• Work item: Only lines holding "hier" are wanted; copy each of them from the records below.

(Stored data entries)
········

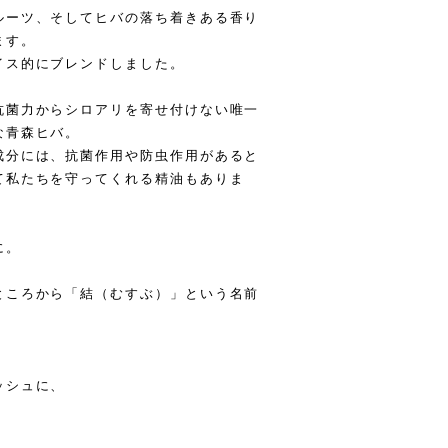
ルーツ、そしてヒバの落ち着きある香り
ます。
イス的にブレンドしました。
抗菌力からシロアリを寄せ付けない唯一
な青森ヒバ。
成分には、抗菌作用や防虫作用があると
て私たちを守ってくれる精油もありま
に。
ところから「結（むすぶ）」という名前
ッシュに、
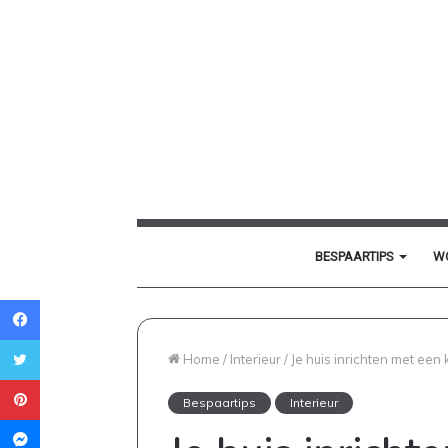
BESPAARTIPS
W
Facebook
Twitter
Home
/
Interieur
/
Je huis inrichten met een
Pinterest
Bespaartips
Interieur
Messenger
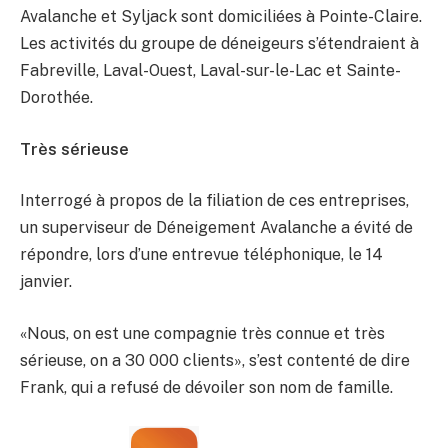
Avalanche et Syljack sont domiciliées à Pointe-Claire.
Les activités du groupe de déneigeurs s’étendraient à
Fabreville, Laval-Ouest, Laval-sur-le-Lac et Sainte-
Dorothée.
Très sérieuse
Interrogé à propos de la filiation de ces entreprises,
un superviseur de Déneigement Avalanche a évité de
répondre, lors d’une entrevue téléphonique, le 14
janvier.
«Nous, on est une compagnie très connue et très
sérieuse, on a 30 000 clients», s’est contenté de dire
Frank, qui a refusé de dévoiler son nom de famille.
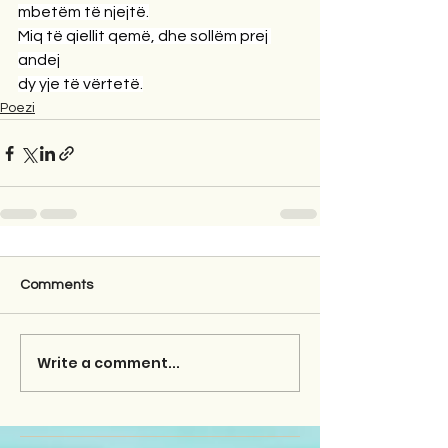
mbetëm të njejtë.
Miq të qiellit qemë, dhe sollëm prej 
andej
dy yje të vërtetë.
Poezi
Comments
Write a comment...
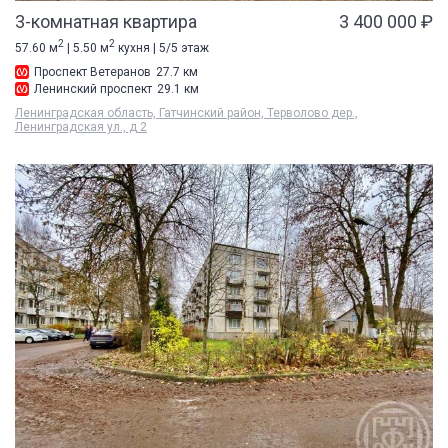
3-комнатная квартира
3 400 000 ₽
2
2
57.60 м
| 5.50 м
кухня | 5/5 этаж
Проспект Ветеранов
27.7 км
Ленинский проспект
29.1 км
Ленинградская область, Гатчинский район, Терволово дер.,
Ленинградская ул., д 2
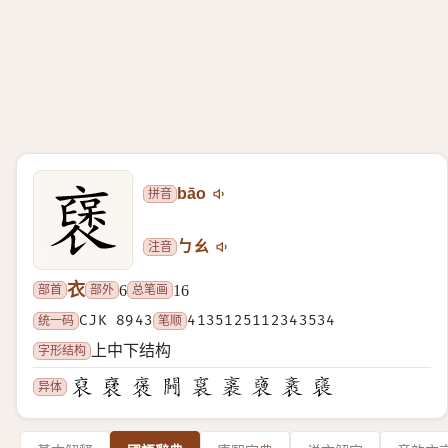
拼音
bāo
注音
ㄅㄠ
衣
部首
部外
总笔画
6
16
统一码
CJK 8943
笔顺
4135125112343534
字形结构
上中下结构
异体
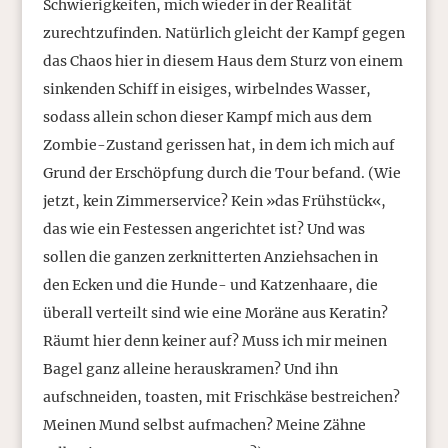
Schwierigkeiten, mich wieder in der Realität
zurechtzufinden. Natürlich gleicht der Kampf gegen
das Chaos hier in diesem Haus dem Sturz von einem
sinkenden Schiff in eisiges, wirbelndes Wasser,
sodass allein schon dieser Kampf mich aus dem
Zombie-Zustand gerissen hat, in dem ich mich auf
Grund der Erschöpfung durch die Tour befand. (Wie
jetzt, kein Zimmerservice? Kein »das Frühstück«,
das wie ein Festessen angerichtet ist? Und was
sollen die ganzen zerknitterten Anziehsachen in
den Ecken und die Hunde- und Katzenhaare, die
überall verteilt sind wie eine Moräne aus Keratin?
Räumt hier denn keiner auf? Muss ich mir meinen
Bagel ganz alleine herauskramen? Und ihn
aufschneiden, toasten, mit Frischkäse bestreichen?
Meinen Mund selbst aufmachen? Meine Zähne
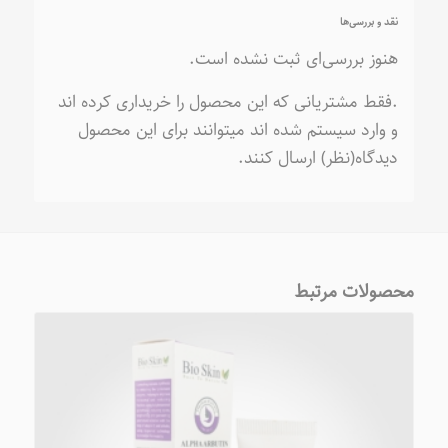
نقد و بررسی‌ها
هنوز بررسی‌ای ثبت نشده است.
.فقط مشتریانی که این محصول را خریداری کرده اند
و وارد سیستم شده اند میتوانند برای این محصول
دیدگاه(نظر) ارسال کنند.
محصولات مرتبط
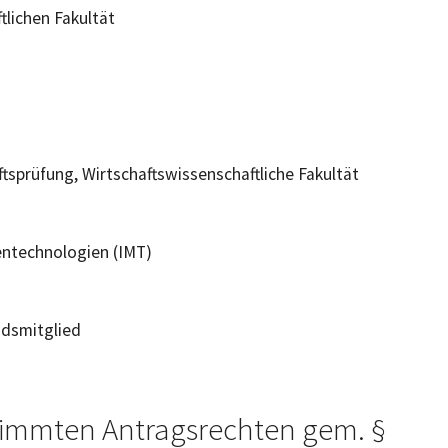
tlichen Fakultät
tsprüfung, Wirtschaftswissenschaftliche Fakultät
entechnologien (IMT)
ndsmitglied
stimmten Antragsrechten gem. §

········

• Output for this task:
das Chaos hier in diesem Haus dem Sturz von einem
Räumt hier denn keiner auf? Muss ich mir meinen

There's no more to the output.